Talking about data contracts on the Catalog & Cocktails podcast
I had a really great chat last week with Juan and Tim on their Catalog & Cocktails podcast. They were both so interested in the topic and asked really great questions, and I think we did their “no BS” tagline justice!
I was particularly pleased with this comment about the podcast on LinkedIn from Daniel Taylor:
This was a really interesting interview. I’ll admit my own understanding of ‘data contracts’ was ill defined, but hearing Andrew’s description of it, the purpose and process, was illuminating.
Rather than thinking of it as a type of document, the essential part of it is really the process involved in putting it all together. It’s easy for us to fall into the sense of powerlessness over the source of our data.

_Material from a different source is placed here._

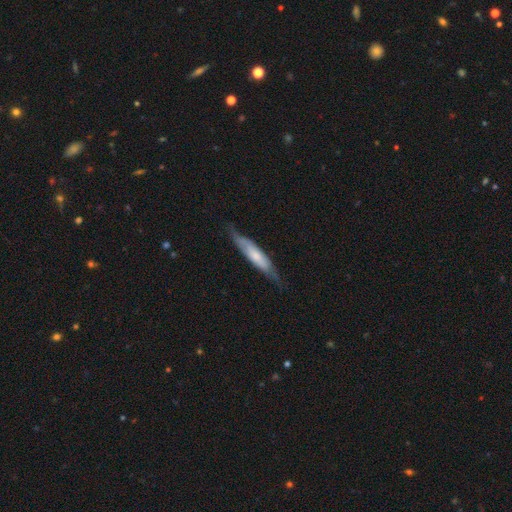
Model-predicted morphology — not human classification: This is possibly a featured or disk galaxy (49%). Merging: likely none (69%).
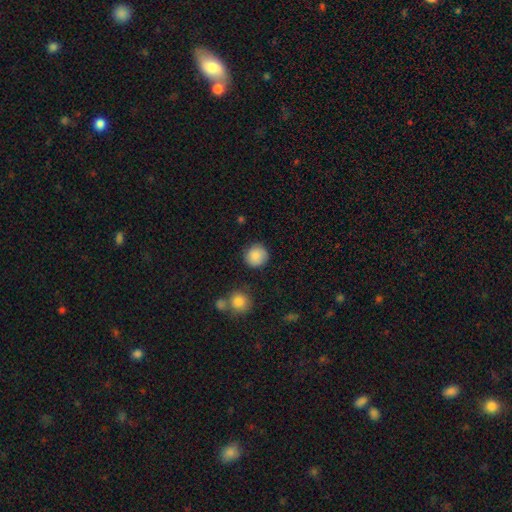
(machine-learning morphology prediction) The model was most divided on "merging": none: 85%, minor disturbance: 10%, major disturbance: 3%, merger: 3%. More confident: how rounded — round (92%); smooth or featured — smooth (88%).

This approach seems particularly well suited to encouraging data engineering teams to not just ‘shift left’ within their own scope, but also engage with software engineers and development teams.
It really stood out to me that getting engagement at that level was based on the devs feeling the same pain and uncertainty about data quality that we as data engineers deal with every day, and then addressing that uncertainty with the sort of document they’re used to reading and writing, in their own ecosystem.
That’s exactly right! Data contracts are less abut the document and tooling, and more about how we use them to engage software engineers and apply more discipline to how data is generated.
That’s why this is what I focussed on most in my book. Not on the implementation (that’s just 1 chapter, but it’s all it needed), not on CI checks, but on using data contracts to change the way data is generated, managed and consumed.